To our knowledge, few studies have addressed management of children with hypercholesterolemia. We characterized clinical management of these children with available data, evaluated evolution of cholesterol over time and factors associated with resolution to normal levels. Future studies should monitor changes in LDL and HDL cholesterol and triglycerides over time in response to improvements in diet and exercise, newer ARV medications and lipid-lowering medications. It is important to understand the long-term risk of cardiovascular disease among HIV-infected children as they progress to adulthood to develop safe preventive measures.

● Problem 1: From the passage on hypercholesterolemia in children, write down the text starting with "To our knowledge, few" and going on through "safe preventive measures.".
● Problem 2: In the passage on hypercholesterolemia in children, what should future studies monitor over time?
● Problem 3: Translate this sentence from the passage on hypercholesterolemia in children into Spanish: "To our knowledge, few studies have addressed management of children with hypercholesterolemia."

● Data to examine:
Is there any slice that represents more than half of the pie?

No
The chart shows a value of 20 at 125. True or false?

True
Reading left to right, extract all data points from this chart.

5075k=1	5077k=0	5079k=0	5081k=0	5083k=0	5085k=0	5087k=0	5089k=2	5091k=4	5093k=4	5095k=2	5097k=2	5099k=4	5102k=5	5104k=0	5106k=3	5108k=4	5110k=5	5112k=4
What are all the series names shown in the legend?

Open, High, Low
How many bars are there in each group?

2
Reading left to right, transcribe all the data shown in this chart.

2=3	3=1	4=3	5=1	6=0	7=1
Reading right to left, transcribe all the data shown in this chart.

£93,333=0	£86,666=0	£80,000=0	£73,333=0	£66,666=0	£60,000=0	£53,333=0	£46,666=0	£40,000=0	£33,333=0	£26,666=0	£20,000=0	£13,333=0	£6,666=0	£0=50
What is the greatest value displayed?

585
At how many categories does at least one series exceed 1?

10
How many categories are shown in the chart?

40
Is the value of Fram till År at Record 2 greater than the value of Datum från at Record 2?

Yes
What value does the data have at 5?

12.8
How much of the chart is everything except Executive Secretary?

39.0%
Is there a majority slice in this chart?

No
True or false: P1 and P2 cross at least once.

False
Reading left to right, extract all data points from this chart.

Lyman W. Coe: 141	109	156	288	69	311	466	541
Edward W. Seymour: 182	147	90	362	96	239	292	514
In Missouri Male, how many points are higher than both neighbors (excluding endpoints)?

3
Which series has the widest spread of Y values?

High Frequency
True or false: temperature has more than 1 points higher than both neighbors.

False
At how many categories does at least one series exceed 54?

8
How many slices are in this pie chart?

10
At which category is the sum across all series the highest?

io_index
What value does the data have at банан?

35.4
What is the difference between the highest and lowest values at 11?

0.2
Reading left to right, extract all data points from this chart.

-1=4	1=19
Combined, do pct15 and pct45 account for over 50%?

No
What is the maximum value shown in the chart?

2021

● Solution 1:
To our knowledge, few studies have addressed management of children with hypercholesterolemia. We characterized clinical management of these children with available data, evaluated evolution of cholesterol over time and factors associated with resolution to normal levels. Future studies should monitor changes in LDL and HDL cholesterol and triglycerides over time in response to improvements in diet and exercise, newer ARV medications and lipid-lowering medications. It is important to understand the long-term risk of cardiovascular disease among HIV-infected children as they progress to adulthood to develop safe preventive measures.

● Solution 2: They should monitor changes in LDL and HDL cholesterol and triglycerides over time.

● Solution 3: Hasta donde sabemos, pocos estudios han abordado el manejo de niños con hipercolesterolemia.